++++ 抜粋本文 ++++

試聴の組み合わせ機材としてTEAC「UD-507」を採用

まず、両モデルの基礎体力を見極めるべく、別売のXLR 4ピンケーブル「AT-B1XA/3.0」を用い、TEAC「UD-507」と組み合わせて試聴。結論から言えば、違いは小さくない。あくまでも一定の条件下によるものなので、製品の価値とイコールではないが、ATH-ADX5000のフラグシップたる存在感を再認識させられる。

Norah Jonesの「Don't Know Why」は、微細な音の引き出しや空気感の濃さでATH-ADX5000にアドバンテージが。微細な音が谷間を埋めるように全体が滑らかに感じられ、ボーカルがふくよかで声を張るような急激な変化もダイナミックな表現として楽しめる。両モデルの差異から推測すると、磁器回路の違いやハウジングの構造および開口率の差と考えて良いだろう。

「ATH-ADX3000」(写真左)と「ATH-ADX5000」(写真右)とのハウジング部比較。磁気回路の違いとあわせ、ハウジング構造や開口率が音質差に影響する

パワフルなアンプでバランス駆動するならば、ATH-ADX5000の優位性は疑いの余地がない。もちろん、ATH-ADX3000の実力もなかなかのもの。音抜けの良さは開放型に求める期待に応えてくれ、セパレーションの良さや音場の広さも秀逸。グッと前に出て心に沁みるボーカルの有機的な美しさなどにATH-ADX5000のエッセンスを感じる。ATH-ADX5000の存在がATH-ADX3000を成立させていると考えると、コストパフォーマンスの高さにも魅力を感じる。

バランス接続に使用したXLR 4ピンケーブル「AT-B1XA/3.0」

続いて、両モデルに付属しているケーブルを用い、ポータブルプレーヤー(φ6.3mm出力端子搭載)と組み合わせ、Earth, Wind and Fireの「September」を再生。音の鮮度感という点ではATH-ADX5000の優位性は変わらず、低域の鳴りっぷりも充分。違いを感じたのはボーカルを含む中高域の聴こえ方。ATH-ADX5000よりもATH-ADX3000の方が歪感少なく艶やかで聴き易い。

組み合わせたプレーヤーも決して非力ではないが、ATH-ADX5000を100%鳴らし切るには足りないのだろう。比較ではなくATH-ADX3000を単独で評価しても、 “トゥルーオープンエアーオーディオ” の魅力はたっぷりで、広く開放的な音場に描かれる精緻な音の粒は実に鼓膜に心地よい。

++++ 生データ ++++

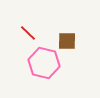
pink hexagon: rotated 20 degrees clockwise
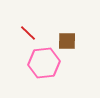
pink hexagon: rotated 20 degrees counterclockwise
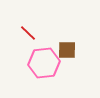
brown square: moved 9 px down
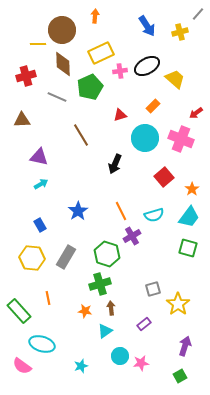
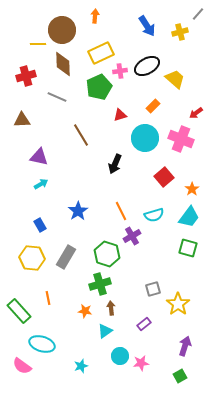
green pentagon at (90, 87): moved 9 px right
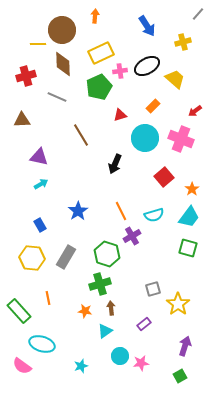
yellow cross at (180, 32): moved 3 px right, 10 px down
red arrow at (196, 113): moved 1 px left, 2 px up
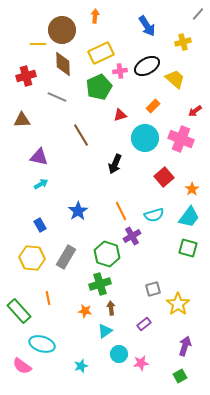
cyan circle at (120, 356): moved 1 px left, 2 px up
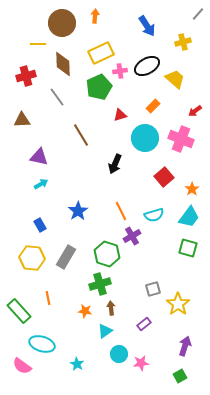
brown circle at (62, 30): moved 7 px up
gray line at (57, 97): rotated 30 degrees clockwise
cyan star at (81, 366): moved 4 px left, 2 px up; rotated 24 degrees counterclockwise
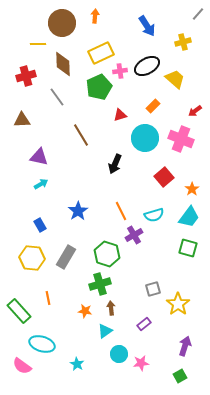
purple cross at (132, 236): moved 2 px right, 1 px up
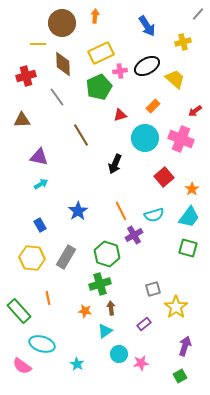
yellow star at (178, 304): moved 2 px left, 3 px down
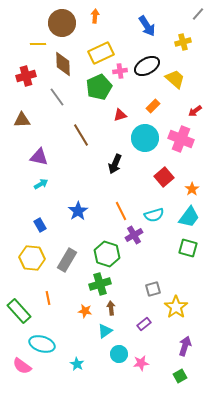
gray rectangle at (66, 257): moved 1 px right, 3 px down
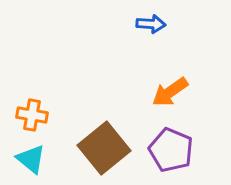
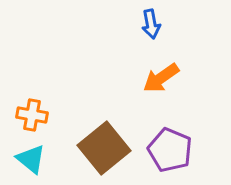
blue arrow: rotated 76 degrees clockwise
orange arrow: moved 9 px left, 14 px up
purple pentagon: moved 1 px left
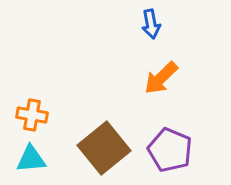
orange arrow: rotated 9 degrees counterclockwise
cyan triangle: rotated 44 degrees counterclockwise
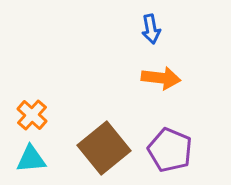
blue arrow: moved 5 px down
orange arrow: rotated 129 degrees counterclockwise
orange cross: rotated 32 degrees clockwise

++++

*作業内容*:
ヘッドホン試聴の抜粋では、両モデルに付属するケーブルでポータブルプレーヤーと組み合わせた際、どの曲を再生しましたか。 資料は使わなくても差し支えありません。

*記述回答*:
Earth, Wind and Fireの「September」です。